The majority found three additional reasons, beyond the statutory construction concerns discussed above, why section 1123(b)(6) cannot provide authority to approve the releases.  First, the plan proponents’ reading of section 1123(b)(6) would provide a non-debtor (i.e., the Sacklers) with a discharge, which is usually reserved for the debtor alone.  Second, the release would afford the Sacklers with a discharge of non-dischargeable claims (e.g., claims for willful and malicious injury) without the Sacklers agreeing to pay anything approaching the full amount of their assets (which assets, it bears noting, were pilfered from the company).  Third, the Bankruptcy Code provides for nonconsensual third-party releases, but only in the context of asbestos cases, see 11 U.S.C. § 524(g), thus making it difficult to justify reading section 1123(b)(6) to provide for nonconsensual third-party releases in every context.  According to the majority, a policy change allowing for nonconsensual third-party releases is a matter for Congress and not the court.

For all of these reasons, the majority held that the Bankruptcy Code “does not authorize a release and injunction that, as part of a plan of reorganization under Chapter 11, effectively seeks to discharge claims against a nondebtor without the consent of affected claimants.”  Despite this seemingly broad ruling, the majority made clear that its ruling should not be construed to call into question consensual third-party releases.  Furthermore, the majority stated that “because this case involves only a stayed reorganization plan, we do not address whether our reading of the bankruptcy code would justify unwinding reorganizations plans that have already become effective and been substantially consummated.”

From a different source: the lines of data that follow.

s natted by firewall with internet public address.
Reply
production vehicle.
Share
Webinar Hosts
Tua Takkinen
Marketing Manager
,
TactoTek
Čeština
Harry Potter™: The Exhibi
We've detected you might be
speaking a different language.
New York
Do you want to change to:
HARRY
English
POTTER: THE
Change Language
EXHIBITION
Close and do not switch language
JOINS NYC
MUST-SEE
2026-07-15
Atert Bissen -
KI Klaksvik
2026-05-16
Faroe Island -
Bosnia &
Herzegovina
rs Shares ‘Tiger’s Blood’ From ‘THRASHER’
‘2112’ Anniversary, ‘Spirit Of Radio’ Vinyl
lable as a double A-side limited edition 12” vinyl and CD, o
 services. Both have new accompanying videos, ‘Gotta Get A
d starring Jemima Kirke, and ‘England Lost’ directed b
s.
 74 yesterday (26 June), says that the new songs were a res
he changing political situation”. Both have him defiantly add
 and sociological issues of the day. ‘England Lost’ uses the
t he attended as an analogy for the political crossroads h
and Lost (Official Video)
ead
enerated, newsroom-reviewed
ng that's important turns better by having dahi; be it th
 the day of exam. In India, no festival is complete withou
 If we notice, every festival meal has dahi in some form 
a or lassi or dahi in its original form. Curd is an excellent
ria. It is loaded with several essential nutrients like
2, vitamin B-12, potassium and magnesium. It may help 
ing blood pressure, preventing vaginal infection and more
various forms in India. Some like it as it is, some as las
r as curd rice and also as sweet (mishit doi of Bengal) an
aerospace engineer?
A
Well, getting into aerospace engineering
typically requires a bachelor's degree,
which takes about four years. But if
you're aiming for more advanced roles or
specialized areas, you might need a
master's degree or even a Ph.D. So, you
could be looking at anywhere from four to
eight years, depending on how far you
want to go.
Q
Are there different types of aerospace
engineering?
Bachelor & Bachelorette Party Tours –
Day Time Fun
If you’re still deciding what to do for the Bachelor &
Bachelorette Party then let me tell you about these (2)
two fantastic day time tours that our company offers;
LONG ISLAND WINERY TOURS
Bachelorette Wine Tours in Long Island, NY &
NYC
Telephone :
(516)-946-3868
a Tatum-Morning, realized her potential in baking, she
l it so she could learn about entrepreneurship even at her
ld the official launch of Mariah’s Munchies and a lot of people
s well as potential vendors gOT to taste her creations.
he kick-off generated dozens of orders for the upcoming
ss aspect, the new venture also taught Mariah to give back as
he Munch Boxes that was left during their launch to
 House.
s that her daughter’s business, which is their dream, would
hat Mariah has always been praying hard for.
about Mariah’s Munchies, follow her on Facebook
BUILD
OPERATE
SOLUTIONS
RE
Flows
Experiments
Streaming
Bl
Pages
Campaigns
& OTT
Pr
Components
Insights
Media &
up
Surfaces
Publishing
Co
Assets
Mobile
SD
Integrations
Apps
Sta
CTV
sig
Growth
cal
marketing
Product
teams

The dissent, in issuing a “respectful but emphatical[]” rebuttal concerning the majority’s legal and policy conclusions, declared that the majority’s decision “is wrong on the law and devastating for more than 100,000 opioid victims and their families” and that it “rewrites the text of the U.S. Bankruptcy Code.”  Specifically, the dissent argued that section 1123(b) does not concern only debtors and that section 1123(b)(3) specifically allows for the settlement of claims held by third-parties.  Further, the dissent stated that the phrase “appropriate provision” in section 1123(b)(6) was broad and empowered a bankruptcy court to exercise “reasonable discretion.”  Lastly, the dissent made a parallel and opposite policy argument, stating that the majority’s decision will violate the collective-action problem the Bankruptcy Code tries to solve by incentivizing claimants to rush to obtain judgments against the Sacklers, which could deplete the estate through Purdue’s indemnification of its officers and directors, leaving nothing left for other creditors or opioid claimants.

In conclusion, the eclectic combination of justices making up the majority and the dissent demonstrate the complexities of the Bankruptcy Code and how sophisticated minds can find equally compelling, but parallel diametrically opposed, legal and policy arguments to support differing conclusions.  Purdue Pharma has settled the debate of whether the Bankruptcy Code permits nonconsensual third-party releases.  However, in bankruptcy circles, the debate of whether the Supreme Court made the right decision in Purdue Pharma will likely rage on.